WORKING DATA
=====

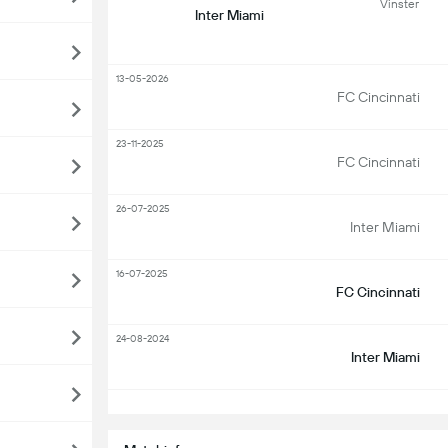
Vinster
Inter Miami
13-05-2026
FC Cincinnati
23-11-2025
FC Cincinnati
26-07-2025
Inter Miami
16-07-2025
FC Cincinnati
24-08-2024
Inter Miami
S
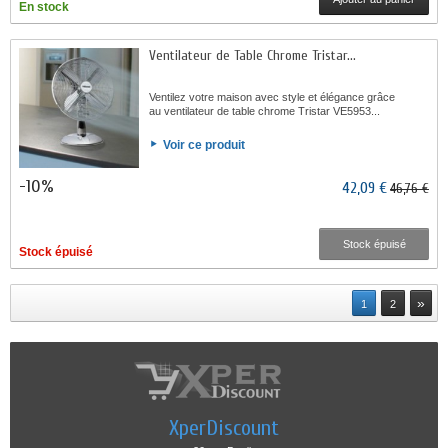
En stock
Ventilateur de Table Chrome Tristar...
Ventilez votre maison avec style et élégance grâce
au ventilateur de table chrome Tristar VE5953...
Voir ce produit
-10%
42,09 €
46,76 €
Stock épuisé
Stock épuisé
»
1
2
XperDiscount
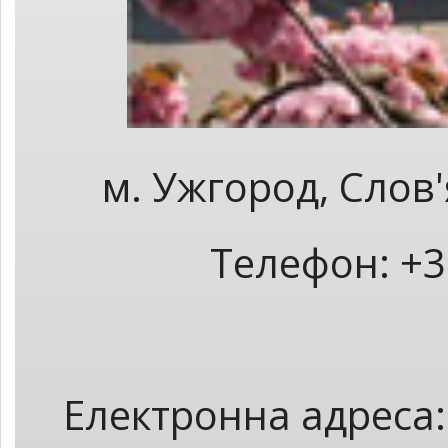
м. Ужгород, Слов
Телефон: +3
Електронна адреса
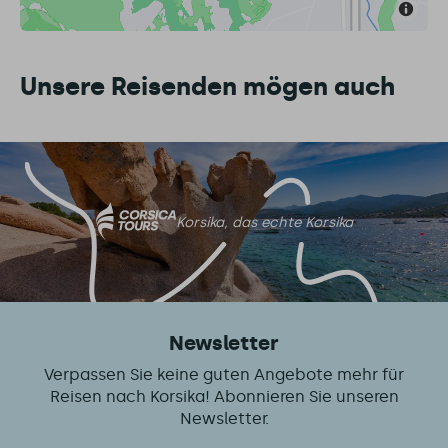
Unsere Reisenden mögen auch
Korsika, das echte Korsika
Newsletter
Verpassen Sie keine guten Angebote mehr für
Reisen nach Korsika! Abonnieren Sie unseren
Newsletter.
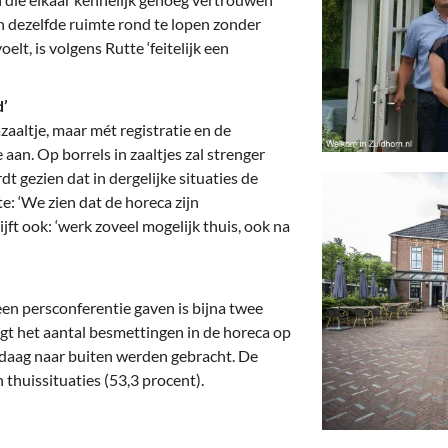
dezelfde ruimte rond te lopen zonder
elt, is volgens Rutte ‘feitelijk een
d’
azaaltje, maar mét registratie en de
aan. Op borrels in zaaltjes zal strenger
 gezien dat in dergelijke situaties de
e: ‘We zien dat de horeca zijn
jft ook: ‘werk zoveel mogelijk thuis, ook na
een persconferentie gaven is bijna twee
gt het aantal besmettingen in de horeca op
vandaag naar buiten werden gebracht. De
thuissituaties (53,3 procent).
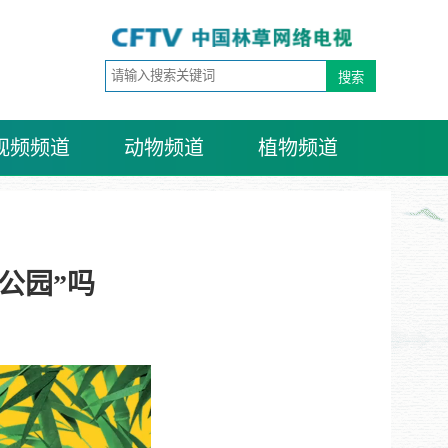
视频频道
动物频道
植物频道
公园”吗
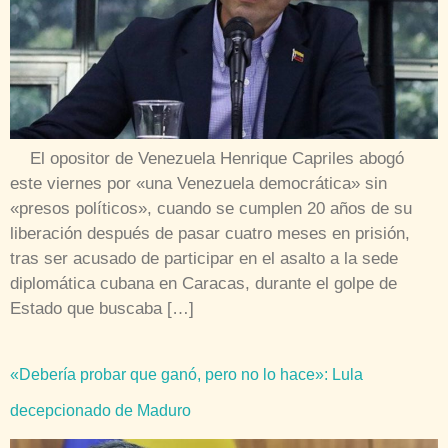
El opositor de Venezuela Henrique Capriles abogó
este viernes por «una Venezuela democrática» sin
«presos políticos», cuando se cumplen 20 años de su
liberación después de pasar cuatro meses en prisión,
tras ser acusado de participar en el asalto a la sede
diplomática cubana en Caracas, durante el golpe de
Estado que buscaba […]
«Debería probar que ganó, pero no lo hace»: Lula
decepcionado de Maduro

=====

WHAT IS EXPECTED
Search the records above for the string "Tristar". Copy every line that contains it.

SOLUTION
Ventilateur de Table Chrome Tristar...
au ventilateur de table chrome Tristar VE5953...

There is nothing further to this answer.